Homework #1: Collaborative Crochet for a Purpose
This project is intended to provide a space for you to investigate:
the crochet process / how an artwork might exist well in multiple contexts (”white cube” AND _______) / explore how art functions and meaning communicates in art / explore how fiber might contribute or add to this function in meaningful ways / explore ideas of site specificity, performance and participation
You will be investigating this thorugh the creation of a homework project as a collaborative team of 2-3 artists.
1.) Use crochet* (can also incorporate other materials, and processes as the artwork dictates).
2.) Design, construct and present an object with a specific purpose or function, for a specific audience. The object can be functional in a variety of ways, not simply the obvious ones. (Look at the artist project examples posted above to help you think through your ideas….)
3.) Consider the multiple contexts of your project. The work is presented at the critique, but likely also exists in another context (for a particular person, place, thing, event….) beyond the critique (assuming that your classmates are not the intended audience of the work). How can you insure this meaningfulness of your project is an included part of what we see and discuss in our critique? This is one of the challenges of this project.
4.) Documentation and presentation matter and contribute to how viewers understand the work in the critical space of a gallery context. Both of these components of the work should be considered as thoughtfully as the art object/s.
Completed projects will be due and critiqued during class on Thursday February 29th.
a student last Spring created this crocheted project for a particular individual, knowing it would also be on view for an art audience in our critique conversation.
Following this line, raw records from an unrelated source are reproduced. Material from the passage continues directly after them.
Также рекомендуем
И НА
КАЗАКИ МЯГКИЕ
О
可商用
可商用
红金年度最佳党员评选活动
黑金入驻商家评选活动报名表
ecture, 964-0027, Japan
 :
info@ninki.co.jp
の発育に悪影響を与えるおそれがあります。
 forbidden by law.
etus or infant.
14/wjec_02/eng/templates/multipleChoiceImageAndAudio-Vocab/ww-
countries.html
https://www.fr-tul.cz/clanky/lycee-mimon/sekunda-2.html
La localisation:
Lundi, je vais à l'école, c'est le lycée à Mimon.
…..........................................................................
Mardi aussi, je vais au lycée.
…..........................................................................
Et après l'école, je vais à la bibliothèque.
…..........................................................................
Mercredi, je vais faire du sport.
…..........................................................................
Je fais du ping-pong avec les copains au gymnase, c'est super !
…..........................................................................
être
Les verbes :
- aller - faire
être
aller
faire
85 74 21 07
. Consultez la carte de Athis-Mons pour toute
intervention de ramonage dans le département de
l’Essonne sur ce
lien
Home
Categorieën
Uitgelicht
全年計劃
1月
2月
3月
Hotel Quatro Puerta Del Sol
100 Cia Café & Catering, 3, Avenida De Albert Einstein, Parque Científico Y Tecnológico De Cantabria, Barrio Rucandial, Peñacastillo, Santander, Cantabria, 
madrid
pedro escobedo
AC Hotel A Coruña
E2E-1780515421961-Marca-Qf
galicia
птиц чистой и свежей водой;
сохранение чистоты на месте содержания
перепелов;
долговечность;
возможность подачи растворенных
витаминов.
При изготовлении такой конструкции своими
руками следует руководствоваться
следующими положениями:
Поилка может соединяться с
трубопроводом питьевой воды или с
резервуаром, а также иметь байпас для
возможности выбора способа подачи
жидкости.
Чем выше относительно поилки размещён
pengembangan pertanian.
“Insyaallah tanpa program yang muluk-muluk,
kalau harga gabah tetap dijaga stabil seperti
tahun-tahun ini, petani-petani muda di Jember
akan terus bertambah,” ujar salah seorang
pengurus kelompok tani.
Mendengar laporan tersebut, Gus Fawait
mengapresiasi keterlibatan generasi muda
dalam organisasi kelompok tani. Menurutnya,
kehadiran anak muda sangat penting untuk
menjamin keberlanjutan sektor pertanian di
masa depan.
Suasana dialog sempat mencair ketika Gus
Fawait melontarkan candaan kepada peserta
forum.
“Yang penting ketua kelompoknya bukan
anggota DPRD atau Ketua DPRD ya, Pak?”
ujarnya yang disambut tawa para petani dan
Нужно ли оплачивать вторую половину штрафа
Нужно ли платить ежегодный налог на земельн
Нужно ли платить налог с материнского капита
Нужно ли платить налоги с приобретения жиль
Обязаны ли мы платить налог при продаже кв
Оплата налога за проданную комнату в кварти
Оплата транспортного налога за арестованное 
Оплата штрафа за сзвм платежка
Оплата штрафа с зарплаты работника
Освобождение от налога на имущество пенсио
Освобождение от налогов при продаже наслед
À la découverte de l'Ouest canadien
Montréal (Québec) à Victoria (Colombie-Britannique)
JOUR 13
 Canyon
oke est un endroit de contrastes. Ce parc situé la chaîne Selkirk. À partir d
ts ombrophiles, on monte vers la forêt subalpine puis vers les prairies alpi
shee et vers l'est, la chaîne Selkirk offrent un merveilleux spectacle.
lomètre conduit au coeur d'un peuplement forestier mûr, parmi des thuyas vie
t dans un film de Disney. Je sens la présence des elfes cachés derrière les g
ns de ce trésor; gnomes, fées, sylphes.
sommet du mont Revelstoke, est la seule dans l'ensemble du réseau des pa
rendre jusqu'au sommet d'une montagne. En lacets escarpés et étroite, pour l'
Because the artist's sister ate a banana everyday in her car on the way to work, the artist used this project as an excuse to invent a device that would hold a banana for safe transport in a vehicle. Her fiber banana carrying case was BOTH displayed as an artwork on the wall, but also included a short video showing the work in its original home context.
We benefit from another earlier iteration of this project in our fiber studio everyday: the snack stool. This is a great example of students using the concept of function and the crochet process to completely transform an object for a particular purpose. The yarn bombed stool serves the fiber class community by providing a zone for snacking in the otherwise food free studio! A yarn bombing project is one great option to think about for this collaborative project.
The next 3 images articulate different facets of an artist project called “Congratulations and Celebrations”. This was an interactive project by artist Ellen Lesperance which invited participants to engage with a sweater designed and knit by the artist and also exhibited regularly in the gallery context. The sweater is emblazoned with a battle axe and it is to be worn by any member of the public who wishes to engage in a solo performance which promotes personal agency.
Here is a link to a 2016 exhibition featuring the sweater in LA. Here is a link to the archive of past participants on an instagram page.
The final 2 images are an artwork project called “The Boarders” by French artist Annette Messager in 1972. They show two different views of the project.
This project involves 72 small taxidermized sparrows, each wrapped in custom made sweaters created by the artist and displayed in tidy organized rows. Her work of mourning is not fast, easy or quickly forgotten. The labor of making each individual sweater is a conscious, slow, deliberate kind of mourning for a creature ordinarily missed or passed by.
The artist talked about this project as important to her development of an artist when she said:
“I found my voice as an artist when I stepped on a dead sparrow on a street in Paris in 1971. I didn’t know why, but I was sure this sparrow was important because it was something very fragile that was near me and my life. Like the people I love, these small birds were always around me, yet they remained strange and mysterious. So I picked up the sparrow, took it home and knit a wool wrap for it. Why? I can’t say. You want to do something and don’t know why – all you know is that you have no choice, that it’s a necessity.”